Task instructions: Would you return the material below exactly, with no line left out?

== Segment start ==

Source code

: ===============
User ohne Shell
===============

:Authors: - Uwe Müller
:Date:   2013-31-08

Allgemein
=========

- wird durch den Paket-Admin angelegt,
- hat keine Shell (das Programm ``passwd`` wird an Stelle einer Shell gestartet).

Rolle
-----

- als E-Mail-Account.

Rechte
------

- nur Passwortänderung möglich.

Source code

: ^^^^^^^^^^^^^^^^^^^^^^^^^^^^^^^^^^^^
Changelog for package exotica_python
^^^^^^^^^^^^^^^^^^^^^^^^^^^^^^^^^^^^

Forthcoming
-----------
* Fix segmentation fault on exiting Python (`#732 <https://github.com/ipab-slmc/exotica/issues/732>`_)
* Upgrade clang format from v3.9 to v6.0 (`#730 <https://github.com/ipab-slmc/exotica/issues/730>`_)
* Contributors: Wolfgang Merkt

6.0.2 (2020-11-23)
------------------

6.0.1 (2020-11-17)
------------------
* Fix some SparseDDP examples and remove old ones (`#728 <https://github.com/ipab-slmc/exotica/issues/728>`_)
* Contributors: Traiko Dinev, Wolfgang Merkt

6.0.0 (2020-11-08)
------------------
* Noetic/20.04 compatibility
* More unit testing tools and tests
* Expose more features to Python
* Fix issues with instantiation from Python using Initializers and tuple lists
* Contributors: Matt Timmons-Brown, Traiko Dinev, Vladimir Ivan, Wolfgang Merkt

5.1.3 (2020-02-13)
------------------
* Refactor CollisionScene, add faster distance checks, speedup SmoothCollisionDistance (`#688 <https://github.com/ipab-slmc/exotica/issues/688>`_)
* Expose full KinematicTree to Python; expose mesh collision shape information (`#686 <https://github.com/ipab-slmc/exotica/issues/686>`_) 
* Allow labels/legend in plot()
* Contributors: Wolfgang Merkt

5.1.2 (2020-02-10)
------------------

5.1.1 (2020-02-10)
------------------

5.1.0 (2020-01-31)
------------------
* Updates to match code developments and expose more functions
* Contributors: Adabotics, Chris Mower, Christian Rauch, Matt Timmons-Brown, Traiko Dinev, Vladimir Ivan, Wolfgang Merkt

== Segment end ==

Response to this task:
Source code

: ===============
User ohne Shell
===============

:Authors: - Uwe Müller
:Date:   2013-31-08

Allgemein
=========

- wird durch den Paket-Admin angelegt,
- hat keine Shell (das Programm ``passwd`` wird an Stelle einer Shell gestartet).

Rolle
-----

- als E-Mail-Account.

Rechte
------

- nur Passwortänderung möglich.

Source code

: ^^^^^^^^^^^^^^^^^^^^^^^^^^^^^^^^^^^^
Changelog for package exotica_python
^^^^^^^^^^^^^^^^^^^^^^^^^^^^^^^^^^^^

Forthcoming
-----------
* Fix segmentation fault on exiting Python (`#732 <https://github.com/ipab-slmc/exotica/issues/732>`_)
* Upgrade clang format from v3.9 to v6.0 (`#730 <https://github.com/ipab-slmc/exotica/issues/730>`_)
* Contributors: Wolfgang Merkt

6.0.2 (2020-11-23)
------------------

6.0.1 (2020-11-17)
------------------
* Fix some SparseDDP examples and remove old ones (`#728 <https://github.com/ipab-slmc/exotica/issues/728>`_)
* Contributors: Traiko Dinev, Wolfgang Merkt

6.0.0 (2020-11-08)
------------------
* Noetic/20.04 compatibility
* More unit testing tools and tests
* Expose more features to Python
* Fix issues with instantiation from Python using Initializers and tuple lists
* Contributors: Matt Timmons-Brown, Traiko Dinev, Vladimir Ivan, Wolfgang Merkt

5.1.3 (2020-02-13)
------------------
* Refactor CollisionScene, add faster distance checks, speedup SmoothCollisionDistance (`#688 <https://github.com/ipab-slmc/exotica/issues/688>`_)
* Expose full KinematicTree to Python; expose mesh collision shape information (`#686 <https://github.com/ipab-slmc/exotica/issues/686>`_) 
* Allow labels/legend in plot()
* Contributors: Wolfgang Merkt

5.1.2 (2020-02-10)
------------------

5.1.1 (2020-02-10)
------------------

5.1.0 (2020-01-31)
------------------
* Updates to match code developments and expose more functions
* Contributors: Adabotics, Chris Mower, Christian Rauch, Matt Timmons-Brown, Traiko Dinev, Vladimir Ivan, Wolfgang Merkt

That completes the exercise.